- Developer(s): Intelligent Games
- Publisher(s): EA Sports
- Series: F1
- Platform(s): Microsoft Windows
- Release: EU: 6 October 2000;
- Genre(s): Sports
- Mode(s): Single-player

= F1 Manager (video game) =

2000 video game

F1 Manager is a sports video game developed by Intelligent Games and published by EA Sports exclusively for Microsoft Windows. It was the last officially licensed F1 Management game until F1 Manager 2022 by Frontier Developments.

The game takes place from the 1999 Formula One World Championship on. The player assumes the role as the team principal of a Formula One constructor managing and negotiating various aspects of the team. Critical reviews of the game were mixed.

==Gameplay==
The player takes control of the management of a Formula One motor racing team from the 1999 Formula One World Championship over a period of ten years. They have the ability to select from a range of eleven teams composed of two racing drivers each and one test driver. There is also a chief designer, technical director and a commercial director to assist the player in managing a team. They are hired through contract negotiation and remain at the team until the conclusion of the season. Contracts are done on a first come, first served basis.

Throughout the game, the performance of the player is assessed by the chairperson of the board of directors, who provides them with objectives such as to win both the World Drivers' Championship and the World Constructors' Championship or to finish in a certain position in the latter championship that they are required to meet by the conclusion of a season. They can hire support staff to help assist in the functions of the team. Designers can be employed to construct components for the cars, engineers assist in the maintenance and creation of spare parts and commercial assistants work alongside sponsors to maintain their interest in the team. Players have the option to opt in or out of scheduled test day sessions to develop a car.

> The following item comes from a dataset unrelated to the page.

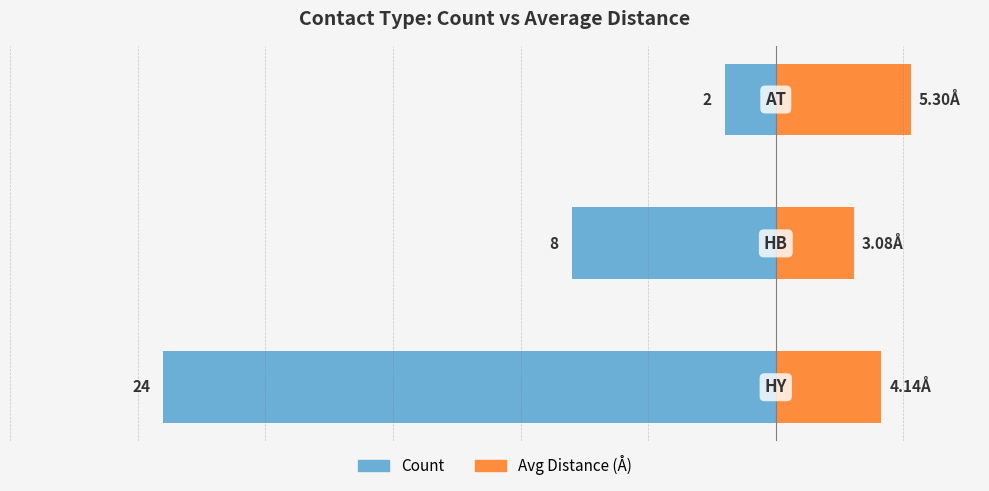

What is the difference between the Count values at 1 and 2?

6.0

A news screen is included in the game to allow the player to read on developments concerning Formula One teams. During a race weekend, the player has the ability to order a driver how to drive during a Grand Prix and can change their pit stop strategies. They can be instructed to increase their overall speed, be asked to slow or maintain their position. Drivers also provide the player with feedback about the performance of their vehicle, which can be altered it to suit a particular racing circuit, and can report mechanical problems to the player.

The player may also elect to observe a race on a television screen platform that allows them to select their preferred camera angle, and provides information such as fuel loads and tyre wear to them. They are given the option to accelerate time to lessen the amount of real-world time it takes to complete a session. Rain is not featured in the game.

== Production ==
F1 Manager was developed by Intelligent Games in the United Kingdom, and was released worldwide on Microsoft Windows by the game's license holder EA Sports in October 2000. Commentary is provided by the ITV commentator Jim Rosenthal in English, and Kai Ebel in German.

==Reception==
Jeuxvideo.com was complimentary towards the game's graphics and was critical of its soundtrack of which the reviewer deemed had no originality. They also said that the level of difficulty is not adjustable according to player's skill in management. Paul Presley of PC Zone felt that the most problematic aspect of the game was not making a difference in it and noted the races continue for a short while after the first car has completed a race. He however concluded that F1 Manager was better in terms of playability than Grand Prix Manager. A reviewer for the French magazine Joystick felt the user-friendliness and aesthetics of the game would make it more endearing to the public than Grand Prix Manager, and was less complimentary on its graphical and sound bugs. Nathan Quinn of The Race wrote that the game "killed off" the racing subgenre of management games for a long time.